8:27 So we can go to image, we'll just say like so. So now let's try again, ta da, there is a little image, it's not perfect, right,
8:35 I mean this is not really our logo this is just the Python logo but whatever, right, our Blue / Yellow Rockets guys would pay some small amount
8:43 to have like some graphic artists do something for them, we'll talk later about actually how you might get that done really cheaply,
8:50 but we come up with some kind of logo, stick it there, we got our Blue / Yellow Rockets, that's the company,
8:55 this is the item you are buying, The Digital Age Boys And Girls album, putting your email address, and we'll actually be able to do this.
9:07 In test mode, this is really important, you can use 4242 sixteen times, as a test valid code,
9:19 in fact, there is actually a bunch of test card numbers here, like you can test Visa, you can test debit, Master Card, international ones,
9:29 you can test for specifically like invalid funds, expired cards, all sorts of stuff, credit card, address failures, so you can use this to test,
9:41 the one we're using is this top one, just a basic Visa. Now, as long as I put in something valid here,
9:48 and I put in something here and there we go, and look it passed, on Stripe it passed and then it went over to our store to complete it,
10:02 but of course, we haven't written this function, have we? So, it wasn't valid.
10:07 That's going to be our next thing, to write and implement the finalization of that, but when you noticed, that that turned green,
10:14 that actually did the processing on stripe.com. So if I come over here and I put in like if I leave this blank,
10:23 and I try to pay it will say no, no, no, if I put in like here I think I put that card number in wrong so that should fail,
10:33 notice this card number, there is a way to check with credit cards if the number itself,
10:37 it's like an integrity check on it, you can do that, but we can have a test like I can come over here and have some kind of failed payment, declined,
10:46 you guys are going to get really good at typing this by the way, so this card is actually going to be declined,
10:55 so I don't think it will even get pass this screen, yeah they are like "yeah, I don't think so".

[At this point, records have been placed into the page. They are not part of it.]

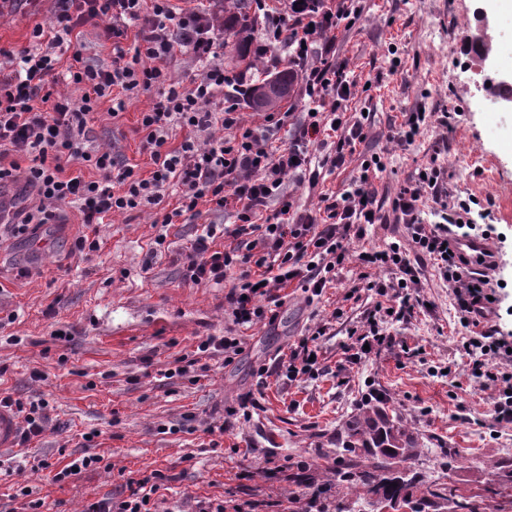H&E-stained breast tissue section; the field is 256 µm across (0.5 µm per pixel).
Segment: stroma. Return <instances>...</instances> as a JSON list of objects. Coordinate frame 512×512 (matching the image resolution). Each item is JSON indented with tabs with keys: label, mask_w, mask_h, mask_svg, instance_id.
<instances>
[{
	"label": "stroma",
	"mask_w": 512,
	"mask_h": 512,
	"mask_svg": "<svg viewBox=\"0 0 512 512\" xmlns=\"http://www.w3.org/2000/svg\"><path fill=\"white\" fill-rule=\"evenodd\" d=\"M362 7L339 33L336 59L360 85L349 108L369 114L361 150L384 157L379 194L391 202L431 144L447 137L449 192L486 205L488 223L504 238L498 262L510 286L500 311L512 330V111L487 92L512 74V14L496 0H364ZM481 12L492 21L491 62L483 67L473 43ZM46 18L43 4L0 18V47L32 46V30ZM152 99H131L114 117L102 103L92 121L96 144L116 146L144 174L151 166L138 152V119ZM420 110L432 120L414 146L401 145L403 113ZM443 113L444 127L437 122ZM200 209L197 222L168 226L169 249L157 257L149 249L158 229L145 212L92 230L65 208L59 223L26 236L0 228V397L43 400L53 409L52 422L28 444V460L0 450V512L19 508L14 495L23 486L41 501V512H83L105 496L126 498L130 482L153 473L163 477L157 496L166 512H194L203 497L284 503L297 463L335 456L338 429L373 392L386 394L389 408L420 433L427 451L416 469L426 483L474 490L494 482L500 493L488 512H512V470L497 466L512 456V428L494 429L490 390L467 376L457 348L467 330L433 265L421 278L431 309L393 327L409 354L350 366L346 385L334 370L346 358L349 330L374 304L346 294L361 275L379 276L355 264L318 300L293 287L279 290L275 322L244 331L243 350L228 364L223 352L199 349L207 338L231 333L226 290L188 284L176 260L202 225L231 221L213 205ZM91 231L99 250L78 251L76 239ZM319 322L329 325L320 339L326 373L292 382L272 376L258 386L259 368L287 357ZM180 364L186 373H176ZM446 365L451 374L440 375ZM445 448L456 451L455 461H444ZM84 453L101 456L98 468L54 481ZM35 458L45 467L32 466Z\"/></svg>",
	"instance_id": "1"
}]
</instances>
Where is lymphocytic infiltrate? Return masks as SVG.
Wrapping results in <instances>:
<instances>
[{"label":"lymphocytic infiltrate","instance_id":"lymphocytic-infiltrate-1","mask_svg":"<svg viewBox=\"0 0 512 512\" xmlns=\"http://www.w3.org/2000/svg\"><path fill=\"white\" fill-rule=\"evenodd\" d=\"M254 2L263 17L258 54L271 55L273 66L285 63L301 75L305 119L286 143L274 135L286 113H267V128L258 133L242 127L235 107L216 105L225 87L242 82L240 75L225 71L216 51L224 37L223 0H212L202 12L175 11L170 0H53L47 22L33 29L34 47L18 52L1 47L0 186L16 179L4 157L27 156L25 188L36 199L21 220H10L12 233L24 235L30 225L54 223L62 205L76 207L83 223L100 224L116 213L158 208L170 193L177 205L163 214L166 225L197 219L203 202L232 210L233 224L205 225L191 244L184 255L185 279L196 286L232 280L228 314L235 326L247 329L266 319L274 290L295 285L312 294L327 288L349 258L351 237H362L365 223L395 218L405 228V240L358 255L360 264L390 278L349 291L354 300L360 290L371 291L376 302L350 330V353L337 365V379L347 383L348 365L401 347L389 327L425 306L418 278L421 261L429 260L451 288L460 318L472 328L458 344L469 372L480 385L496 388L494 424L512 425V332L496 321L492 279L486 270L472 267L458 245L464 237L489 239L492 231L475 223L469 200L448 192L439 163L447 140L436 142L428 161L400 187L391 214H384L374 185L385 169L377 154L342 192L321 195L317 209L298 210L286 191L288 181L317 184L321 172L342 167L368 136L362 119L346 114L357 82L336 59L341 27H352L361 10L355 0ZM89 22L111 40L112 62L87 64L81 52H74L67 73L82 94L75 99L55 93L58 52ZM131 34L137 44L129 53L123 42ZM183 55L196 67L186 83L173 80L168 71ZM148 91L154 98L138 127V150L151 164L143 176L114 150L94 145L89 121L101 101L119 112L127 100ZM317 146L323 155H314ZM75 160L96 170L97 178L66 174ZM325 333L318 325L298 340L285 367L289 380L318 376V340ZM158 490V484L143 478L126 499L106 497L84 512H153Z\"/></svg>","mask_w":512,"mask_h":512}]
</instances>
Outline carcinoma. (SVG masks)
<instances>
[{
	"instance_id": "carcinoma-1",
	"label": "carcinoma",
	"mask_w": 512,
	"mask_h": 512,
	"mask_svg": "<svg viewBox=\"0 0 512 512\" xmlns=\"http://www.w3.org/2000/svg\"><path fill=\"white\" fill-rule=\"evenodd\" d=\"M254 19L247 13L244 0H224V47L228 58L249 70L256 65L251 53L250 36ZM270 80L249 88L246 105L255 111L279 109L288 94L270 97L259 103ZM424 455L419 433L401 416L392 415L383 400L374 396L365 400L358 412L343 422L336 434V462L321 457L305 463L288 475L300 487L314 481L312 473L322 477L323 499L336 503V512H351L346 502L360 505L358 512H440V491L425 485L413 470ZM453 512H486L484 495L457 494L448 489Z\"/></svg>"
}]
</instances>
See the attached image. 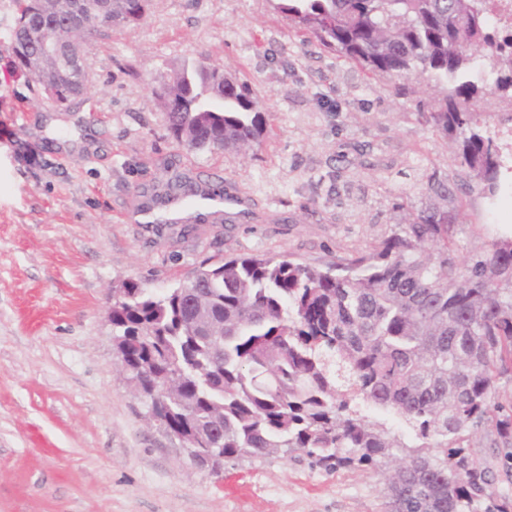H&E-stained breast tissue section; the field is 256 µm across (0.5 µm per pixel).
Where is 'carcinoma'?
<instances>
[{"label":"carcinoma","mask_w":512,"mask_h":512,"mask_svg":"<svg viewBox=\"0 0 512 512\" xmlns=\"http://www.w3.org/2000/svg\"><path fill=\"white\" fill-rule=\"evenodd\" d=\"M24 28L53 36L73 0L53 12L18 0ZM292 28L371 75L431 74L452 94L426 122L459 171L426 175L425 205L407 210L399 232L327 269L264 254L198 270V288L159 297L133 280L114 289L112 337L127 378L155 376L166 389L154 415L217 431L224 462L303 451L331 471L395 461L385 512H512L491 491L494 468L512 477V239L468 255L458 245L450 180L497 187L504 155L481 130L477 59L512 99V36L493 32L484 0H278ZM169 136L191 150L246 155L268 134L249 84L204 57L159 94ZM224 327L203 336L193 304ZM393 412L422 451L361 414ZM492 436L495 464L472 449Z\"/></svg>","instance_id":"obj_1"}]
</instances>
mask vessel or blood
<instances>
[{
	"label": "vessel or blood",
	"instance_id": "b4317fda",
	"mask_svg": "<svg viewBox=\"0 0 512 512\" xmlns=\"http://www.w3.org/2000/svg\"><path fill=\"white\" fill-rule=\"evenodd\" d=\"M228 204L241 207L245 201L215 194L209 186L199 184L191 192L175 194L160 204L137 210L135 221L139 224L188 223L203 209L211 215L222 216Z\"/></svg>",
	"mask_w": 512,
	"mask_h": 512
}]
</instances>
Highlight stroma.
I'll return each instance as SVG.
<instances>
[{
    "label": "stroma",
    "instance_id": "stroma-1",
    "mask_svg": "<svg viewBox=\"0 0 512 512\" xmlns=\"http://www.w3.org/2000/svg\"><path fill=\"white\" fill-rule=\"evenodd\" d=\"M16 16L0 0V512H384L381 466L292 450L198 468L128 385L106 311L124 279L160 294L255 253L324 269L391 236L425 173L457 168L424 119L450 83L370 75L294 36L273 0H151L91 38V87L64 110L15 69ZM203 55L249 80L274 129L247 156L166 130L159 81ZM178 180L248 205L135 223ZM456 194L466 250L512 238V172Z\"/></svg>",
    "mask_w": 512,
    "mask_h": 512
}]
</instances>
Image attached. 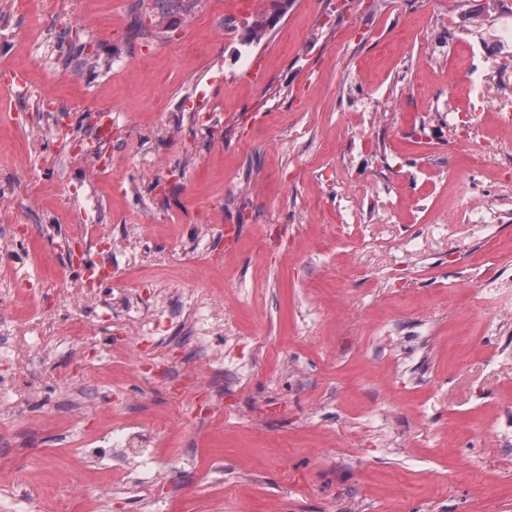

11:02 I think the CVV has declined here, yeah, if I look back at this, this is going to decline with incorrect CVV,
11:09 this is going to decline with the processing error, so you get an error back from the server, error occurred while processing your card,
11:21 maybe try again, that's like the credit card equivalent of "did you reboot it?" OK, so you could see this is actually a really nice interface,
11:28 and the final thing we need to so is just handle that whole store/complete, you'll see that's actually quite simple.